De Poolse herdershond uit het laagland is levendig, slim en beheerst. Het heeft een intens verlangen om te behagen, wat het een uitstekende herder maakt. Het heeft ook een uitstekend geheugen.
Omdat dit ras gespierd en sterk is, kan het vee effectief onder controle houden. Zijn vloeiende beweging, met lange passen, zorgt ervoor dat hij urenlang gemakkelijk kan draven. De middelgrote en gedrongen Poolse Lowland Sheepdog (of PON, zoals het soms wordt genoemd) heeft een ietwat lang lichaam dat zorgt voor een goede behendigheid.
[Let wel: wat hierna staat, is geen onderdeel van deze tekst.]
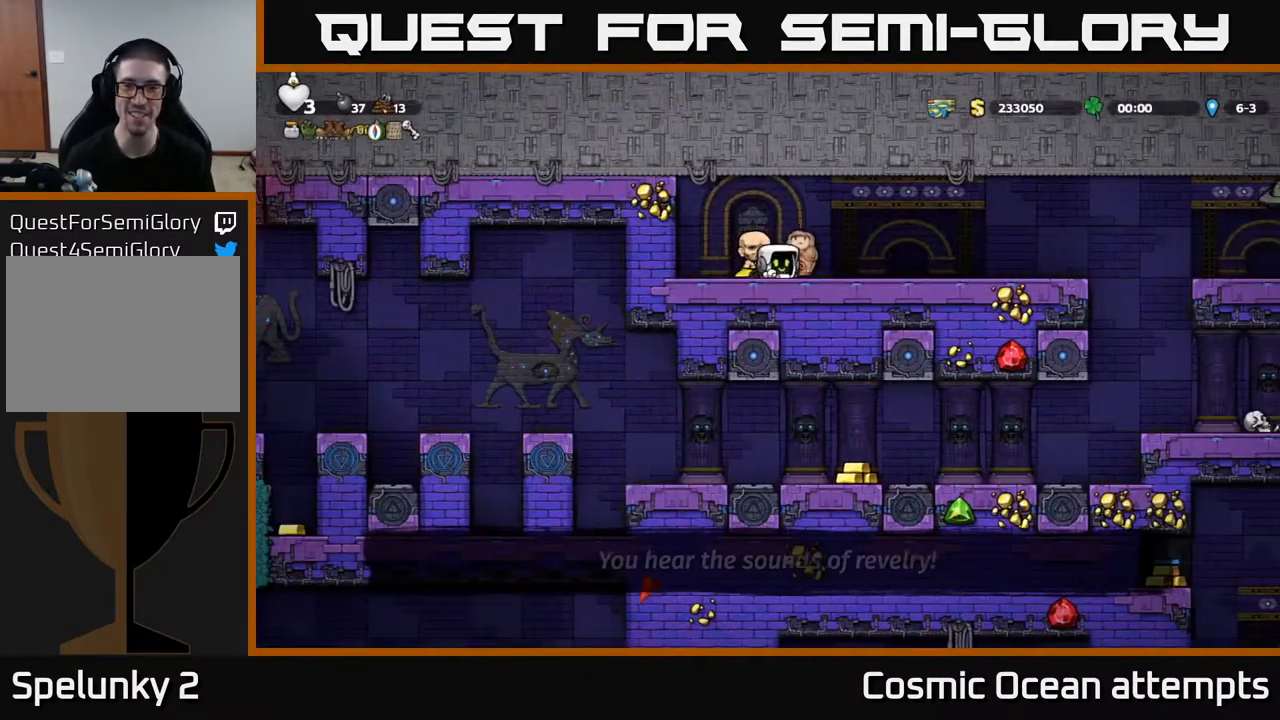
{"buttons": [], "right_stick": "center", "events": [[83, "DPAD_DOWN", "up"]]}
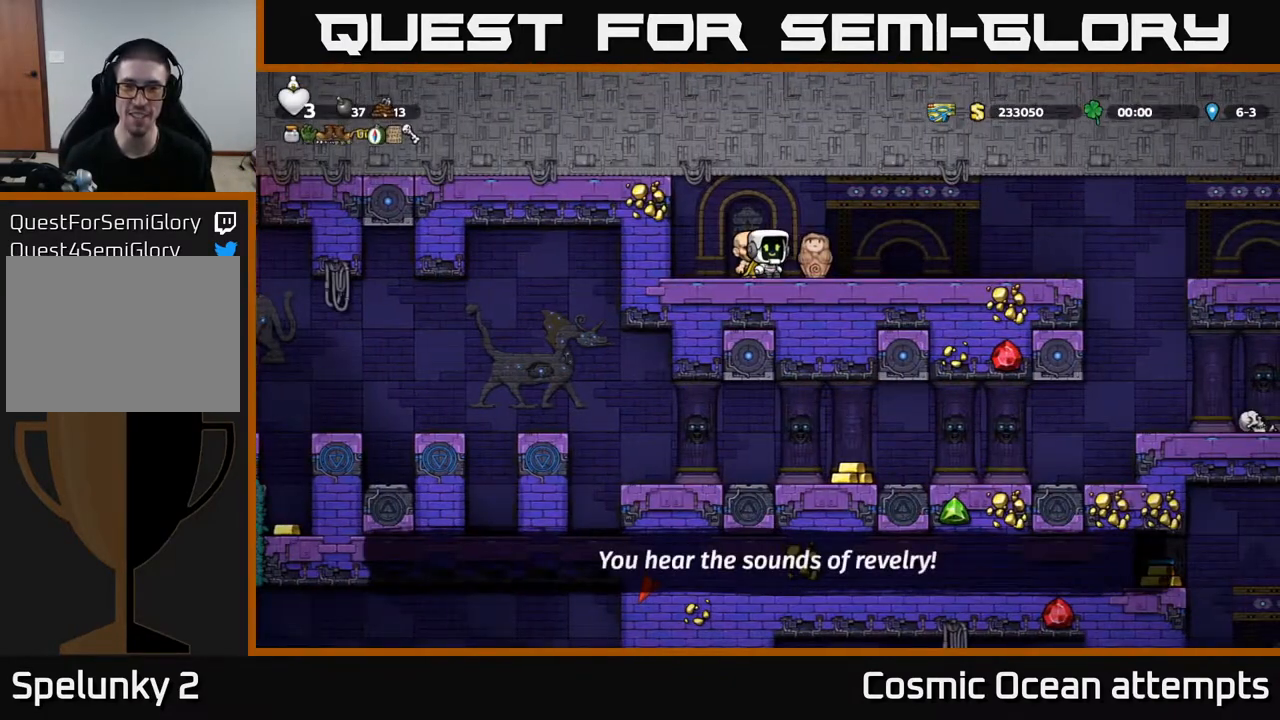
{"buttons": [], "right_stick": "center", "events": []}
Zijn energiezuinige gang wordt ook verbeterd door zijn neiging om te kuieren.
Zijn dichte, ruige en lange dubbele vacht is met opzet niet getrimd om de hond veel bescherming te bieden tegen barre weersomstandigheden. In-toeing (waar de tenen naar binnen wijzen) wordt bij dit ras als natuurlijk beschouwd.
De loyale en levendige PON heeft eeuwenlang de kunst geperfectioneerd om een efficiënte herder te zijn. Omdat het een echt territoriaal ras is, is het vaak wantrouwend tegenover vreemden, maar ook erg aanhankelijk naar degenen met wie het bekend is.
De Poolse Laaglandherder houdt ook van blaffen en pronken. Het is een snelle leerling, maar volgt niet blindelings commando's op. Het heeft ook een eigenzinnige en onafhankelijke kant.
Hoewel de Poolse Laaglandherder een ruige uitstraling heeft, kan het heel serieus zijn. PON's zijn over het algemeen goed met attente kinderen, andere huisdieren en honden, maar als een hond ze uitdaagt, zullen ze zeker terugvechten.
Deze hond heeft elke dag mentale en fysieke oefening nodig. Het doet het vooral goed als het toegestaan is om binnen te leven en buiten te spelen, behendigheidsoefeningen te leren of te hoeden. Om de vacht van de hond te onderhouden, moet deze om de twee of drie dagen worden geborsteld.
De Poolse Laaglandherder, die een gemiddelde levensduur heeft van 10 tot 14 jaar, heeft over het algemeen geen grote of kleine kwaaltjes. Een dierenarts kan echter heup- en oogonderzoeken aanbevelen voor dit hondenras.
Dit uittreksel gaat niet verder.